RE: UTF-8 signature in web and email

From: David Starner (
Date: Tue May 22 2001 - 17:22:25 EDT

At 11:14 AM 05/22/2001 +0200, you wrote:
>But, also in this case, why should it be a problem to have ZWNBSP in
>whatever position in a file? Why should *this* character be more a problem
>that SPACE, or TAB, or CARRIAGE RETURN, or COMMA, or name it?

Because SPACE, TAB, CARRIAGE RETURN, or COMMA don't as a general rule sit
at the start of the file when they aren't supposed to be in the middle of
the combined file, and they don't get hidden if it is a problem.

>It only becomes a problem in the presence of one or more of these *bugs*:


>2) It is *forbidden* to have a ZWNBSP in the middle of the file;
>3) ZWNBSP is *displayed* incorrectly (e.g. a black box instead than "nothing
>at all");
>4) ZWNBSP is given an incorrect *semantic* value (e.g., a C compiler does
>not consider it as "white space").
>But, then, why blaming ZWNBSP? Fix the bug(s)!

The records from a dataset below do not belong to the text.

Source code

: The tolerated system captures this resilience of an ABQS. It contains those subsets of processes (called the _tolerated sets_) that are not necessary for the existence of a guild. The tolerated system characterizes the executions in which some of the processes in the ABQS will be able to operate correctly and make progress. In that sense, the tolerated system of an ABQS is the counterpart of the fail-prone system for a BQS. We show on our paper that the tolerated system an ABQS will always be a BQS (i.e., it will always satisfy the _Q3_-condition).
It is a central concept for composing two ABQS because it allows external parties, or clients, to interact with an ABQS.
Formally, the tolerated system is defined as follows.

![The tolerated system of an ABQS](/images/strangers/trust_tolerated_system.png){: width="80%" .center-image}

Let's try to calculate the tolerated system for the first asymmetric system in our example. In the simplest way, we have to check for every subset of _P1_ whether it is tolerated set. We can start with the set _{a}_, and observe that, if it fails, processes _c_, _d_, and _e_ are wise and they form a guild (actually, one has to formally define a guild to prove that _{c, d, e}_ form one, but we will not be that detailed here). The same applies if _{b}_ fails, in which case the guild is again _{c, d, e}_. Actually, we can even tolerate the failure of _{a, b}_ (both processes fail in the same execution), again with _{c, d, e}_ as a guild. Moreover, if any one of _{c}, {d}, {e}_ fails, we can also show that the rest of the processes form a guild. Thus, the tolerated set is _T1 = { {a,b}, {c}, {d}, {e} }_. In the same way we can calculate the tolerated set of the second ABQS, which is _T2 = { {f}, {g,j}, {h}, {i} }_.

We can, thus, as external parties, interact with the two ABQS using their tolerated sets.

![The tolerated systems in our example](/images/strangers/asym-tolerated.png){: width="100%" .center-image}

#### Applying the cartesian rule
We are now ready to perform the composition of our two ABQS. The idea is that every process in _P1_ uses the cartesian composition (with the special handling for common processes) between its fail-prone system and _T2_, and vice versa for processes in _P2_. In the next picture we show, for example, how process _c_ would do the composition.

You're asking for every program to treat UTF-8 specially. As of now, UTF-8 is
just one of many charsets in use on Unix. Until such point as it is the
charset, it's just another ASCII superset. Even then, this is a lot of work so
we can end up with ZWNBSPs sprinkled through files and the ability to guess
a file may be UTF-8 (or may not; something may have stuck a ZWNBSP where it
shouldn't be.) Considering we can already guess a file is UTF-8 because
LC_CTYPE=xx_XX.UTF-8, this isn't such a great win on Unix.

This will probably just end up as another CRLF/LF issue, requiring plain text
crossing from one system to another be changed.